Coronavirus, dati Italia. I modelli matematici proposti si basano sul “tasso di crescita di contagio”. Si considerano inoltre “medie mobili settimanali” per assorbire i dati ridotti della domenica e lunedì quando generalmente si effettuano meno tamponi
Coronavirus Lazio, il punto: «Incidenza da zona bianca»
Guardando al Lazio la situazione segue il dato nazionale e ben presto la Regione – nonostante la necessaria quanto paradossale attesa di tre settimane (una è già trascorsa, ndr) – approderà in zona bianca. L’incidenza settimanale su 100.000 abitanti si attesta di poco al di sopra delle 25 unità ma tutte le Province – tranne Roma – sono già al di sotto di tale soglia.

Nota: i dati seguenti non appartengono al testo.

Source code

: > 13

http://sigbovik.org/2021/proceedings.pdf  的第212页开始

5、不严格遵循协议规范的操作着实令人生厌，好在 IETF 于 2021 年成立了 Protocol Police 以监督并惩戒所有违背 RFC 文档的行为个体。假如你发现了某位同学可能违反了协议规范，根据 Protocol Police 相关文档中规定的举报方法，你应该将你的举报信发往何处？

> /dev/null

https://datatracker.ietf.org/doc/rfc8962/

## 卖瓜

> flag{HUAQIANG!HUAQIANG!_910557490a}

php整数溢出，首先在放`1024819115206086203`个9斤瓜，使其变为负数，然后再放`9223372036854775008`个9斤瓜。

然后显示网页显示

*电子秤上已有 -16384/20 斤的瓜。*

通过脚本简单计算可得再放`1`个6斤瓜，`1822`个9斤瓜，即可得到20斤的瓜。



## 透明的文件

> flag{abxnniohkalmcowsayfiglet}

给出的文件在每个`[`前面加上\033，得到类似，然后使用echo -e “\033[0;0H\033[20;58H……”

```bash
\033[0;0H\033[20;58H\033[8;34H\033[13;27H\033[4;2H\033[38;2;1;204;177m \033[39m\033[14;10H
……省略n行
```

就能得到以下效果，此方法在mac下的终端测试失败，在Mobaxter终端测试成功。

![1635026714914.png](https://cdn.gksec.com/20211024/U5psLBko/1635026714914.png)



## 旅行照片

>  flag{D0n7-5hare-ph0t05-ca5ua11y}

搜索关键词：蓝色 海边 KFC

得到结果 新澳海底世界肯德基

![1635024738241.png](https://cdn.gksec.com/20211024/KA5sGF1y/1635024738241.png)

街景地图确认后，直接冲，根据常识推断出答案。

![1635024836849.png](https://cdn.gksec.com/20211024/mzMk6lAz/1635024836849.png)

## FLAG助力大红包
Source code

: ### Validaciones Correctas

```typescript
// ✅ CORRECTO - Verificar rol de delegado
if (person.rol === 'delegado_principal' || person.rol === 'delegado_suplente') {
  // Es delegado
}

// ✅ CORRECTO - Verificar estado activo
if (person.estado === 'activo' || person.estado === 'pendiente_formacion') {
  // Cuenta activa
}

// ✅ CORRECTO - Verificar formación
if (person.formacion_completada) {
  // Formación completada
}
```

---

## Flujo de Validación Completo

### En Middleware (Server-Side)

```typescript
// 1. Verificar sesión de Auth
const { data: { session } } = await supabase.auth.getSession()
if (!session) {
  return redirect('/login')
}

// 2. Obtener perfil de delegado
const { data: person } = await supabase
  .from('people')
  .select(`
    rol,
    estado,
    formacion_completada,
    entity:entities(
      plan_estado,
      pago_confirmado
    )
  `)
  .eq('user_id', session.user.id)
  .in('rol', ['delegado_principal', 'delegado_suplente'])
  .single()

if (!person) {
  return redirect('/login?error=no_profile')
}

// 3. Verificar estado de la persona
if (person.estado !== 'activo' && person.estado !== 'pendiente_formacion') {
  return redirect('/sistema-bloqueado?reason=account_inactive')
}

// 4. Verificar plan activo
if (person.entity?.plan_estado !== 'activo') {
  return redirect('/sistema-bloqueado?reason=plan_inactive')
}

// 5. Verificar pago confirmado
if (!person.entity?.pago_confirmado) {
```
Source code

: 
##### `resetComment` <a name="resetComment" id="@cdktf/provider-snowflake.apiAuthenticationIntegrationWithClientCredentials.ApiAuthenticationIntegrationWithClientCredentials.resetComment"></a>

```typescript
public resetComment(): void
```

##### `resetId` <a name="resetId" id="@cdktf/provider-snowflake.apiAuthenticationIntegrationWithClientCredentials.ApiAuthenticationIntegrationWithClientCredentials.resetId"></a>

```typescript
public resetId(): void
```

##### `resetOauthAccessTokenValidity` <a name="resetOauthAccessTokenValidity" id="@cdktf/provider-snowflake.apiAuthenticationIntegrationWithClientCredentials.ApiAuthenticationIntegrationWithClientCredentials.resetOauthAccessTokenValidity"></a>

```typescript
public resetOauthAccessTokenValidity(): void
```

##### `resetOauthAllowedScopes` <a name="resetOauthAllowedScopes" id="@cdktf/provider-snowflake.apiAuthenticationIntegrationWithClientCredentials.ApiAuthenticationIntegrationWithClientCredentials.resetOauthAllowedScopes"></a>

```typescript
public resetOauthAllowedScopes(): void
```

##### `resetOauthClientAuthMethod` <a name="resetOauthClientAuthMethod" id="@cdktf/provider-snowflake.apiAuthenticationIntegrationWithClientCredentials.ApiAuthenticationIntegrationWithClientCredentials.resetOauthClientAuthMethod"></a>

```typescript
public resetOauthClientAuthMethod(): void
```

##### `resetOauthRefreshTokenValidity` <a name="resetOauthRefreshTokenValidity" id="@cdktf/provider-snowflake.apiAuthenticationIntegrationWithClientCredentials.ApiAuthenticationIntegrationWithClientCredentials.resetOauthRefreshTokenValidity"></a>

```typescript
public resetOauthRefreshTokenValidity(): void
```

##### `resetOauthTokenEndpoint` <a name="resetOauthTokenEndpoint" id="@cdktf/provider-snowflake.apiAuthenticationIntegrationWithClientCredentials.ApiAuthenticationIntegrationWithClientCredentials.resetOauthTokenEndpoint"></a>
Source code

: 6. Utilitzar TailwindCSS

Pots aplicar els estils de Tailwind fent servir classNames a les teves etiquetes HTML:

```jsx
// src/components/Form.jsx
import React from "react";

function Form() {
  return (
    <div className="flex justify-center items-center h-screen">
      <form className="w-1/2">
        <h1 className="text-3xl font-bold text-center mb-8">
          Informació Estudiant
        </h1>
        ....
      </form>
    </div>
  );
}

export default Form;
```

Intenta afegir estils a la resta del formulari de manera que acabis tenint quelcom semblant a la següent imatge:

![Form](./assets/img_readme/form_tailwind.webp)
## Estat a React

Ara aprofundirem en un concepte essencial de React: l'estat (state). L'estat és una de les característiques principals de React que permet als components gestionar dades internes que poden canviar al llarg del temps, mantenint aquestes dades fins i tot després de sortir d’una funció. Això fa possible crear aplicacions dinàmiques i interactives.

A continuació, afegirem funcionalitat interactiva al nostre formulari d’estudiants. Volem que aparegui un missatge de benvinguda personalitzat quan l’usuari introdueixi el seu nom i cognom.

Ampiamente sotto controllo la situazione negli ospedali. I tassi di occupazione dei posti letto sono entrambi di gran lunga sotto soglia: le terapie intensive sono infatti al 13% (soglia limite fissata al 30%) mentre i posti di area medica sono attestati al 12% contro una soglia di allerta stabilita al 40%.
«I numeri avevano ragione»
Tornando alla situazione nazionale Andreassi precisa: «Non vi nascondo che questi numeri rappresentano per me un sollievo ed una soddisfazione personale. Non ho mai preteso, in questi lunghi mesi, di fare l’indovino. Attestandomi rigidamente a quanto dicevano i numeri».
«In fondo – prosegue il Professore – se guardate la curva rossa che rappresenta la velocità di crescita del contagio, i picchi in crescita si sono verificati principalmente quando abbiamo adottato chiusure indiscriminate e su vaste zone. Ricordiamo i danni delle misure di Natale, di Pasqua, 25 aprile e 1 maggio. Ma Nonostante l’evidenza scientifica e 18 mesi di dati, c’è qualcuno che ancora sostiene che questi eccellenti numeri siano dovuti proprio a queste ultime misure indiscriminate. Ma non ci fate caso. Sono gli stessi che il 29 aprile, in prossimità delle riaperture, teorizzavano che avremmo avuto 1300 morti al giorno per questa improvvida decisione di “riaprire”. Invece oggi siamo a 78 morti al giorno, dato medio su base settimanale. Ed erano 312 quando abbiamo riaperto».
«Vi garantisco che non è stato, anche emotivamente, facile. Non è stato facile fare affermazioni di ottimismo legato ai numeri, quando il pensiero unico era solo “o lockdown o morte”. Non è stato facile andare controcorrente. Oggi possiamo dirlo. Avevano ragione i numeri. Abbiamo fatto bene a fidarci di loro», conclude il Professore.